SUPPLIED INFORMATION START

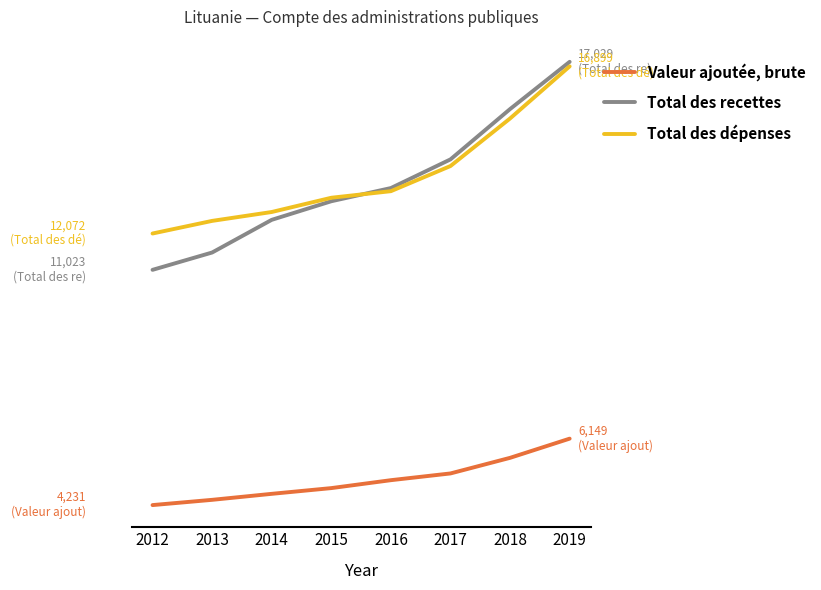

True or false: Valeur ajoutée, brute and Total des recettes cross at least once.

False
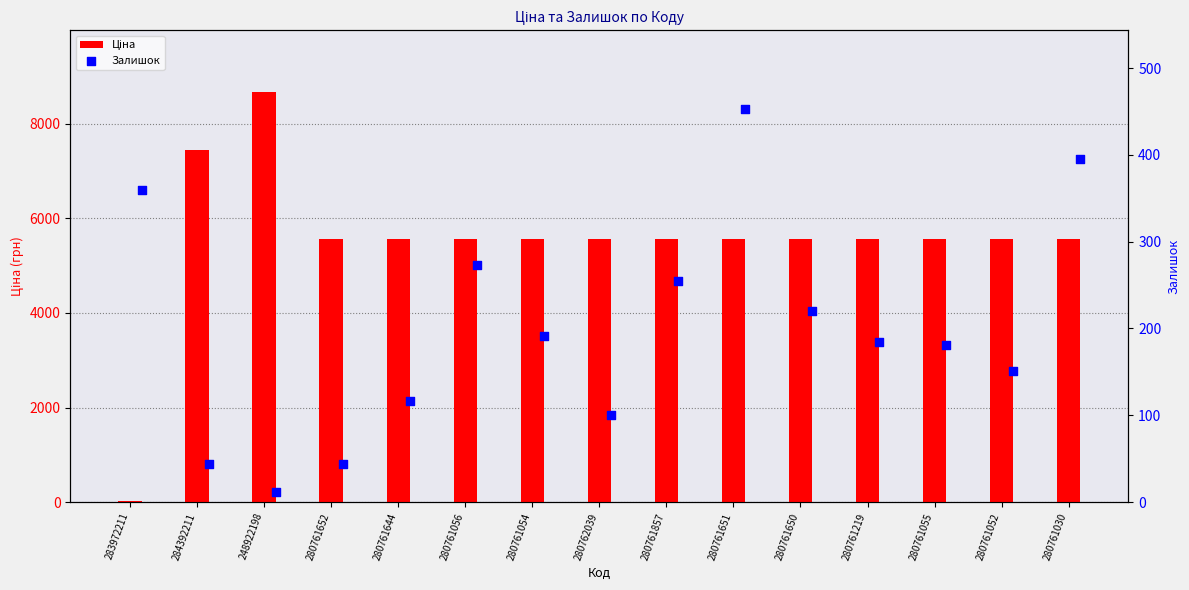

What are all the series names shown in the legend?

Ціна, Залишок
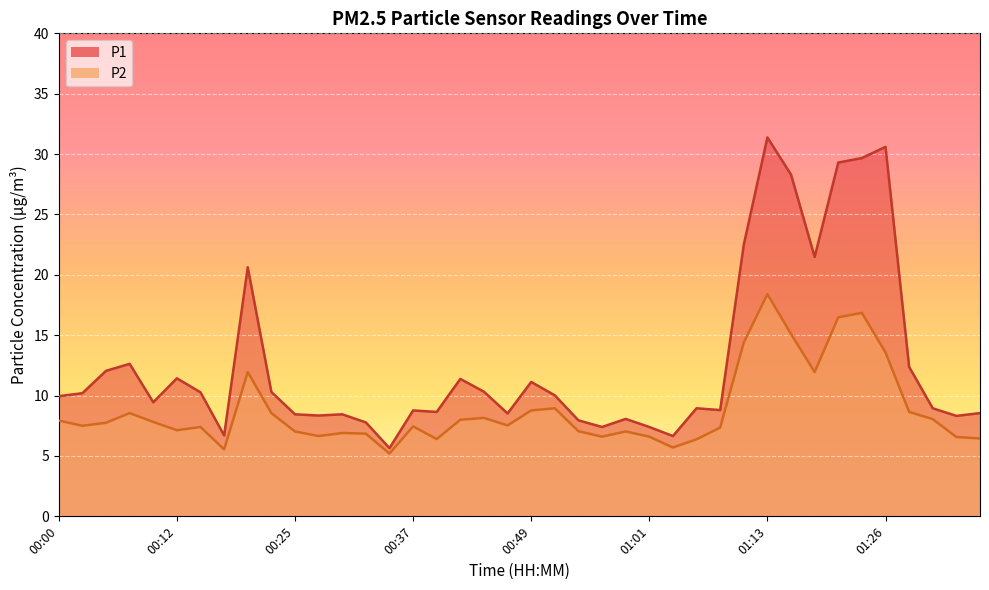

What is the sum of all P1 values?

507.7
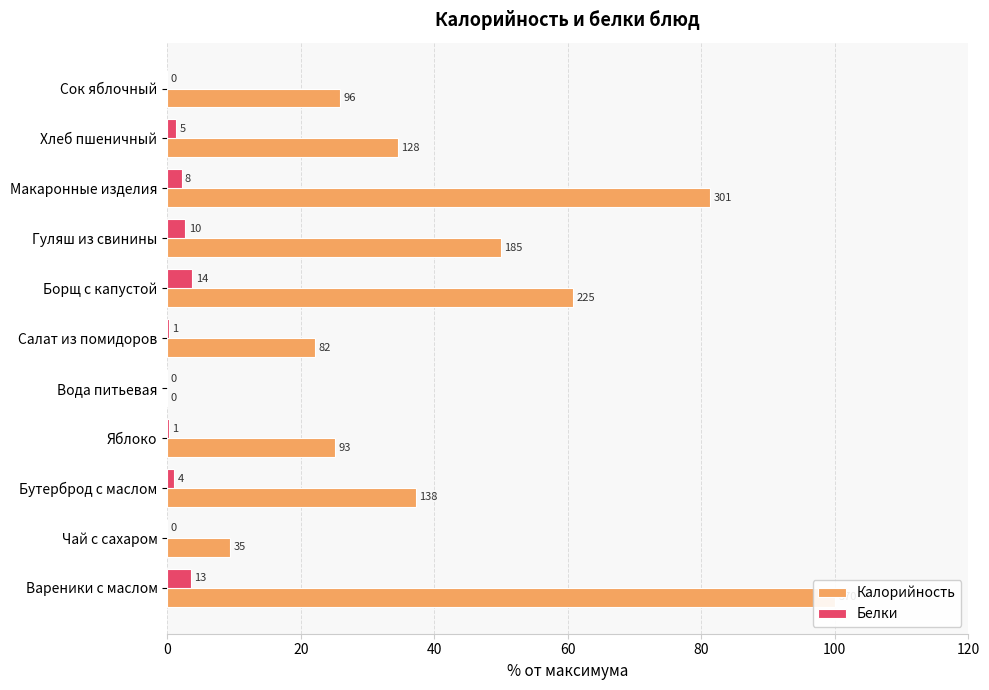

Which series has the widest spread of values?

Калорийность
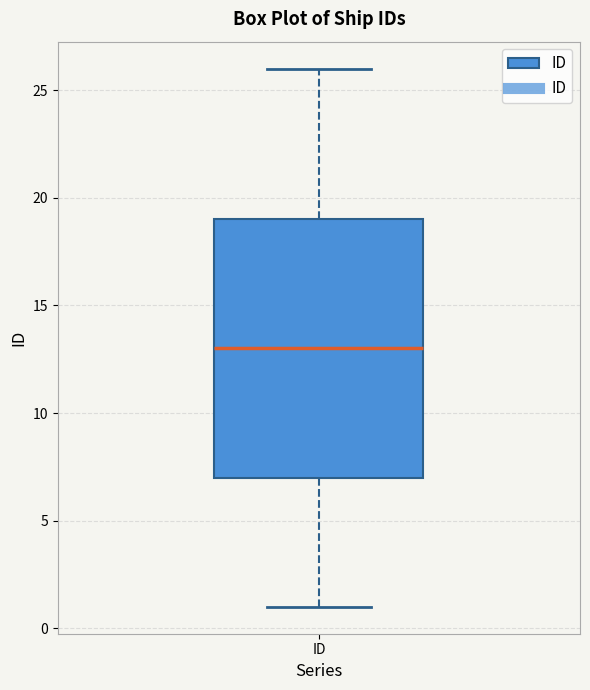

Transcribe this box plot: give where the median line is, the range the box spans, and where the two whiskers end, as read against the y-axis. The values are not printed on the chart, so give them approximately, as read against the axis.

median 13, box 7 to 19, whiskers 1 to 26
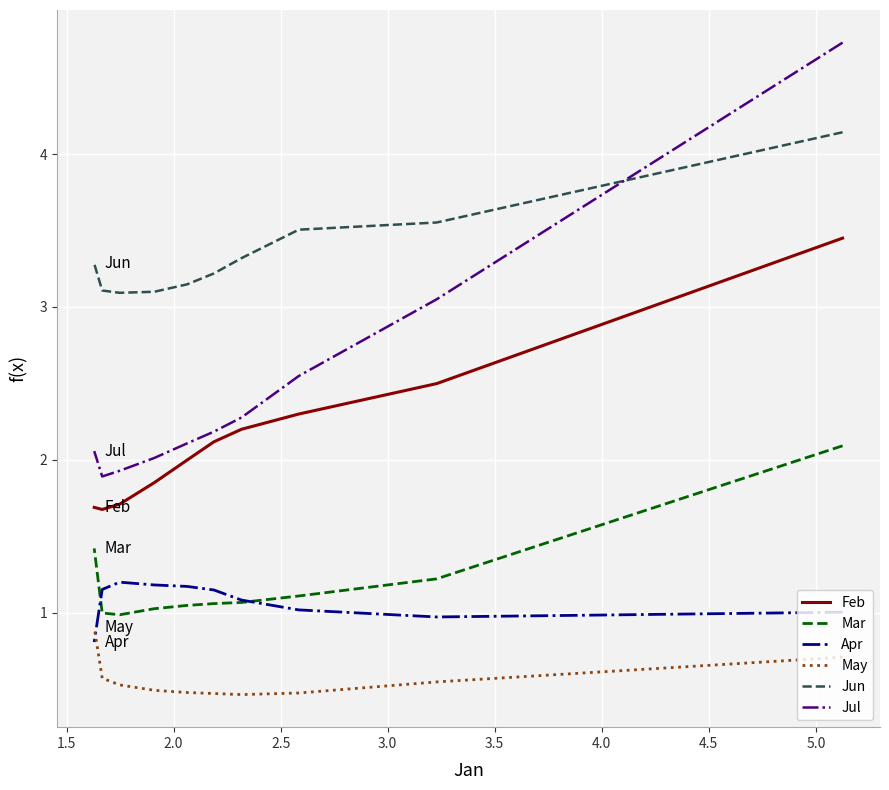

How many data points in Feb are above 2?

5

SUPPLIED INFORMATION END

- **YOUR OBJECTIVE**
How many of the lines above contain the word "values"? Reply with the number alone.

- **TASK SOLUTION**
3